Fast forward thirty years; I am now living in the U.S. and I hardly think about Ceausescu anymore. Yet I feel his shadow in my instinctive reaction against anything that smacks of nationalist propaganda. And, to me, my new country seems awash in it; from the profusion of flags on every street, lapel pins and bald eagle paraphernalia, or the quasi-military chanting of the national anthem before sports events. The character of my childhood makes the sight of a whole stadium standing up and chanting in unison “The Star-spangled Banner,” hands to heart, a frightening one. Election season, too, is disturbing; I am perpetually baffled by the politicians of all stripes who routinely declare, with a straight face, the absolute greatness of the American nation above all others. Are these displays of American patriotism in any way different from the nationalist propaganda I experienced as a child? Do they work differently on the psyches of American children?

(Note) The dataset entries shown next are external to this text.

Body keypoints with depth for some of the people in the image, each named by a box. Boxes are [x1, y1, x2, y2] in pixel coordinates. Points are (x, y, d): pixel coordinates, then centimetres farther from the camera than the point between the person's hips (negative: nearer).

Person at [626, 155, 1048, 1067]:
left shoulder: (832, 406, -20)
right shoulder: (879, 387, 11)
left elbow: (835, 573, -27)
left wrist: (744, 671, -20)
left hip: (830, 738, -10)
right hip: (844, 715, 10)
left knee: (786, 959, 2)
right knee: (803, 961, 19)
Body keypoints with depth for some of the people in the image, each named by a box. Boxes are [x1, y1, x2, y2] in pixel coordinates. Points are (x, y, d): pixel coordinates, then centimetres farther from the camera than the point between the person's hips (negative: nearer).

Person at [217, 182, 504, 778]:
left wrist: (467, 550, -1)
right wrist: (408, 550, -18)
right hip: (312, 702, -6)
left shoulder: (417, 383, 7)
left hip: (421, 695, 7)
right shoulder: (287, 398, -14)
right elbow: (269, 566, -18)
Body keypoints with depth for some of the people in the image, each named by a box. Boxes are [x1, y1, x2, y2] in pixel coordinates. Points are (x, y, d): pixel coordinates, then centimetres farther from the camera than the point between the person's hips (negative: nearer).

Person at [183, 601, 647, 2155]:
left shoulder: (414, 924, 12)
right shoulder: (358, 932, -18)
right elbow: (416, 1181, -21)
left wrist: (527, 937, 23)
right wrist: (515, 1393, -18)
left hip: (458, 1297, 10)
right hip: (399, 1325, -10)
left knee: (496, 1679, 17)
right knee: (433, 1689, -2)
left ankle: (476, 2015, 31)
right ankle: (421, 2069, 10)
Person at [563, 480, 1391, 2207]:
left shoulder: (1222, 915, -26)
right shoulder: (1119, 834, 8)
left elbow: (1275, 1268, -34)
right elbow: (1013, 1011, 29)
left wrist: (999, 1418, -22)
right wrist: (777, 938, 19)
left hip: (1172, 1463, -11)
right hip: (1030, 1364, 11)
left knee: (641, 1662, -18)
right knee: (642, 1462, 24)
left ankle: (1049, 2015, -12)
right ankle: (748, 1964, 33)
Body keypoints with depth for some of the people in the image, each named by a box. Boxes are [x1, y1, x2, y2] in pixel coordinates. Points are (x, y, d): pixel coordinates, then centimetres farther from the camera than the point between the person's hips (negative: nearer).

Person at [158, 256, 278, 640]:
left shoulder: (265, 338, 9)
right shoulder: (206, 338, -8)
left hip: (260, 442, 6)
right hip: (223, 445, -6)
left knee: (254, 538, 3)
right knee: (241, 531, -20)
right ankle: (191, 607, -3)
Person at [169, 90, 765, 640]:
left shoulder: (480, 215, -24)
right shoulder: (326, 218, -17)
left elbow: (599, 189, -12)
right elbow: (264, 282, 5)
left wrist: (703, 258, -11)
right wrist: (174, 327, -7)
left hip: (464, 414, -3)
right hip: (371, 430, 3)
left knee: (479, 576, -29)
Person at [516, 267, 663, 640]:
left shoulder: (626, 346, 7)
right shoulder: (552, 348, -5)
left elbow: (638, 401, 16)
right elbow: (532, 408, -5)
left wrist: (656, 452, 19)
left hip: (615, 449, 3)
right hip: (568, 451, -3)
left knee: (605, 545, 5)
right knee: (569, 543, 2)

I also wonder about what it must feel like to be a child in the United States these days. How does the constant narrative of American exceptionalism that pervades political culture and social ritual work with or against the visible efforts to promote critical thinking in schools? How are American children negotiating their collective identity these days, given the divisive rhetoric and conflicting messages around the concepts of “freedom” and “democracy”?
As a child I can remember brief moments when I grasped the contradiction between doing homework by candlelight and hearing Ceausescu on the radio speaking about Romania’s Golden Age, but usually I quickly pushed the thoughts aside. Do American children struggle with a similar kind of cognitive dissonance? Perhaps the desire to cling to an image of uncritical American greatness in the economically depressed areas of the country can partially explain the popularity of President Trump and his rhetoric. Perhaps the logic of ‘if you build it, they will come’ works not only for wildlife and urban development projects, but also for nationalist propaganda and dictators: build an infrastructure of belief and dogmatic thinking about the nation, and sooner or later someone is bound to come and weaponize it.
When that happens, facts no longer matter, because the propaganda version of the truth is freely chosen. I don’t know. I may research, teach, and write about American culture and I understand its dynamics on an intellectual level; emotionally, I will always still experience it through the filter of my own childhood. Which means that I will probably continue to cringe whenever the Boy Scouts parade around the room in their uniforms saluting the flag, and I will continue to fidget at every Pledge of Allegiance and every national anthem sung before a sporting event.
Is this really propaganda? Or is it just my own dictator playing tricks with my mind, three decades later?